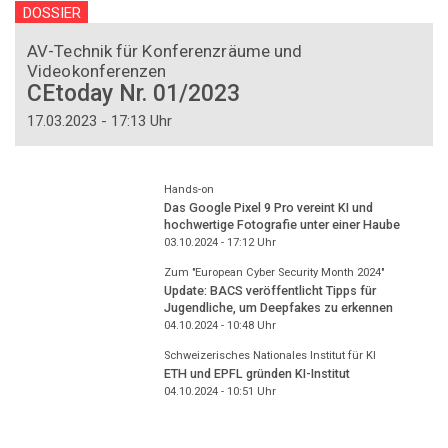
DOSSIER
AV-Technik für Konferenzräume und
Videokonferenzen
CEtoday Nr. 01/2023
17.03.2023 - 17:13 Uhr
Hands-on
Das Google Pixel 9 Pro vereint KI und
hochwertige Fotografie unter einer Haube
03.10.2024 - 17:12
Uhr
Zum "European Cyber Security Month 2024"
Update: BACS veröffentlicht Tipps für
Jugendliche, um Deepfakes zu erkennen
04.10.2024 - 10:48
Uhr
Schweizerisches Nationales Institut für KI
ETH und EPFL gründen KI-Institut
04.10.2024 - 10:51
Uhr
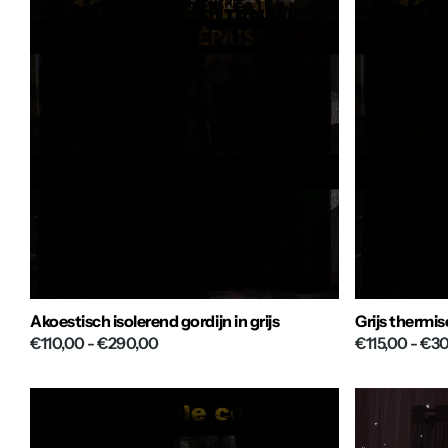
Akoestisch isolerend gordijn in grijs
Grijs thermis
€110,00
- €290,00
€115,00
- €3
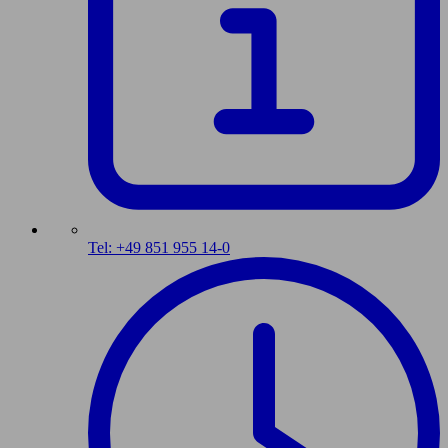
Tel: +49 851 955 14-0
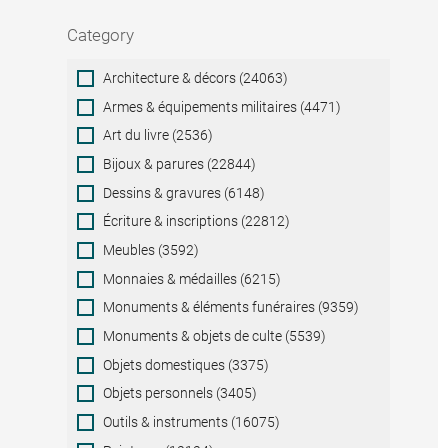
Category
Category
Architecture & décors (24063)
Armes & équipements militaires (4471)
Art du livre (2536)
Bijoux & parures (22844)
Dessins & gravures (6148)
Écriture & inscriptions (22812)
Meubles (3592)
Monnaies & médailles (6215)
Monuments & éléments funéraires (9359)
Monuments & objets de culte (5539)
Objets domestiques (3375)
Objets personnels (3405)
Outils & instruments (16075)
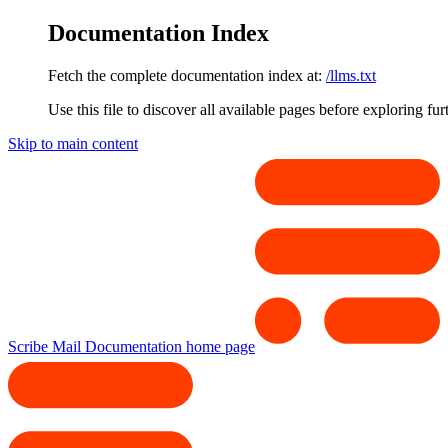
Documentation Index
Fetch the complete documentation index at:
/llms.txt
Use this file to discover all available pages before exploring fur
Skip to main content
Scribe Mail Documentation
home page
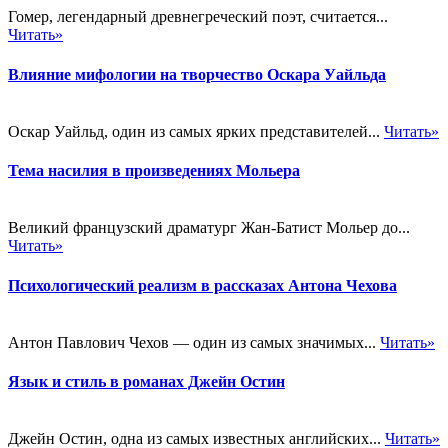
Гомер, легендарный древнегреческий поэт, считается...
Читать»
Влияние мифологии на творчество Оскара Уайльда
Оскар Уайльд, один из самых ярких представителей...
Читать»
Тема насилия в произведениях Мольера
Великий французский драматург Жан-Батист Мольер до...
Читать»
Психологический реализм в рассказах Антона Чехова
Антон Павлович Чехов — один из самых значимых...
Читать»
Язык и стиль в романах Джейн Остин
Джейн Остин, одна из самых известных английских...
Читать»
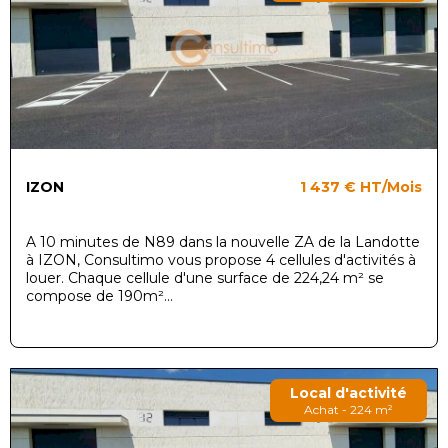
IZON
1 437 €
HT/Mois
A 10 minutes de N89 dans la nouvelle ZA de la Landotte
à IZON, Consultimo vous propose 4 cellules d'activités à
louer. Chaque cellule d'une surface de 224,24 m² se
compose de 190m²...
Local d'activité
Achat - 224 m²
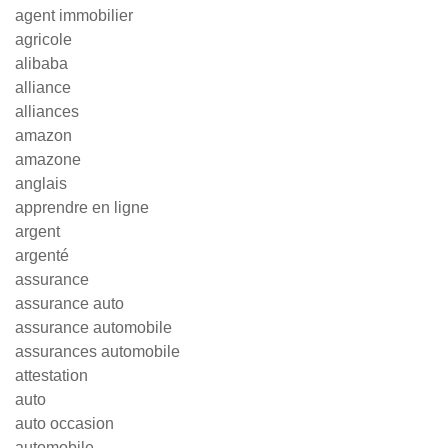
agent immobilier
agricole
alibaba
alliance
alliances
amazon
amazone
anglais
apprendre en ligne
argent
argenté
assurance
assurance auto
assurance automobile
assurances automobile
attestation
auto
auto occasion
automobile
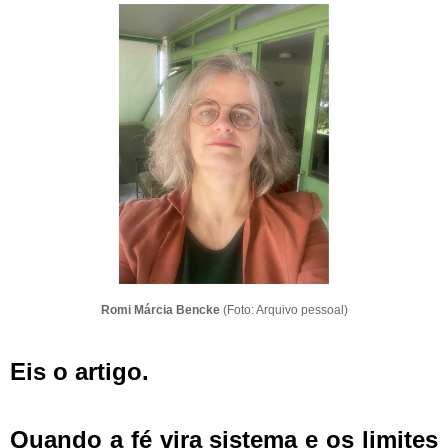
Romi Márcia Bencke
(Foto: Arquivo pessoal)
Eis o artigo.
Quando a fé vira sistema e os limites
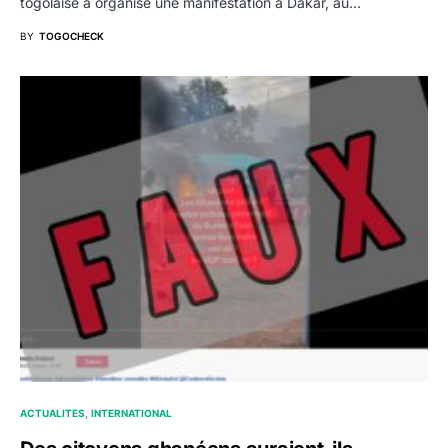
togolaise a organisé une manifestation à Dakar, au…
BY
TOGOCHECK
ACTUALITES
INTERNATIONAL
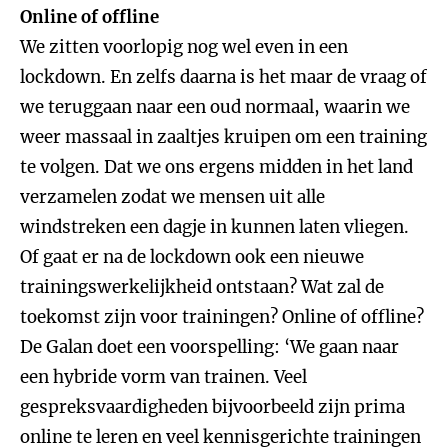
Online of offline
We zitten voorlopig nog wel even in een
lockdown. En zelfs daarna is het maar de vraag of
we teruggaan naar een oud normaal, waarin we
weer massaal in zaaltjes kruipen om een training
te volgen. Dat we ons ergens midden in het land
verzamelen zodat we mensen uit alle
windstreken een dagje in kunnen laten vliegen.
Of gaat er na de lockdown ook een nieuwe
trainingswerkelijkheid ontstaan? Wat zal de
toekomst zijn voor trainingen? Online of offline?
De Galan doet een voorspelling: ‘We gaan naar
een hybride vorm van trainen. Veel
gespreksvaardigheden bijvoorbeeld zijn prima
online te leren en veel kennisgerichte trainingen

::::::::

- [Problem to work on] Retype all of the text in the material above, line for line and unchanged, and leave the pictures out of your answer.

- [Reply to the task]
DOSSIER
AV-Technik für Konferenzräume und
Videokonferenzen
CEtoday Nr. 01/2023
17.03.2023 - 17:13 Uhr
Hands-on
Das Google Pixel 9 Pro vereint KI und
hochwertige Fotografie unter einer Haube
03.10.2024 - 17:12
Uhr
Zum "European Cyber Security Month 2024"
Update: BACS veröffentlicht Tipps für
Jugendliche, um Deepfakes zu erkennen
04.10.2024 - 10:48
Uhr
Schweizerisches Nationales Institut für KI
ETH und EPFL gründen KI-Institut
04.10.2024 - 10:51
Uhr
Akoestisch isolerend gordijn in grijs
Grijs thermis
€110,00
- €290,00
€115,00
- €3
Tel: +49 851 955 14-0
Category
Category
Architecture & décors (24063)
Armes & équipements militaires (4471)
Art du livre (2536)
Bijoux & parures (22844)
Dessins & gravures (6148)
Écriture & inscriptions (22812)
Meubles (3592)
Monnaies & médailles (6215)
Monuments & éléments funéraires (9359)
Monuments & objets de culte (5539)
Objets domestiques (3375)
Objets personnels (3405)
Outils & instruments (16075)
Documentation Index
Fetch the complete documentation index at:
/llms.txt
Use this file to discover all available pages before exploring fur
Skip to main content
Scribe Mail Documentation
home page
Гомер, легендарный древнегреческий поэт, считается...
Читать»
Влияние мифологии на творчество Оскара Уайльда
Оскар Уайльд, один из самых ярких представителей...
Читать»
Тема насилия в произведениях Мольера
Великий французский драматург Жан-Батист Мольер до...
Читать»
Психологический реализм в рассказах Антона Чехова
Антон Павлович Чехов — один из самых значимых...
Читать»
Язык и стиль в романах Джейн Остин
Джейн Остин, одна из самых известных английских...
Читать»
IZON
1 437 €
HT/Mois
A 10 minutes de N89 dans la nouvelle ZA de la Landotte
à IZON, Consultimo vous propose 4 cellules d'activités à
louer. Chaque cellule d'une surface de 224,24 m² se
compose de 190m²...
Local d'activité
Achat - 224 m²
agent immobilier
agricole
alibaba
alliance
alliances
amazon
amazone
anglais
apprendre en ligne
argent
argenté
assurance
assurance auto
assurance automobile
assurances automobile
attestation
auto
auto occasion
automobile
Romi Márcia Bencke
(Foto: Arquivo pessoal)
Eis o artigo.
Quando a fé vira sistema e os limites
togolaise a organisé une manifestation à Dakar, au…
BY
TOGOCHECK
ACTUALITES
INTERNATIONAL
Online of offline
We zitten voorlopig nog wel even in een
lockdown. En zelfs daarna is het maar de vraag of
we teruggaan naar een oud normaal, waarin we
weer massaal in zaaltjes kruipen om een training
te volgen. Dat we ons ergens midden in het land
verzamelen zodat we mensen uit alle
windstreken een dagje in kunnen laten vliegen.
Of gaat er na de lockdown ook een nieuwe
trainingswerkelijkheid ontstaan? Wat zal de
toekomst zijn voor trainingen? Online of offline?
De Galan doet een voorspelling: ‘We gaan naar
een hybride vorm van trainen. Veel
gespreksvaardigheden bijvoorbeeld zijn prima
online te leren en veel kennisgerichte trainingen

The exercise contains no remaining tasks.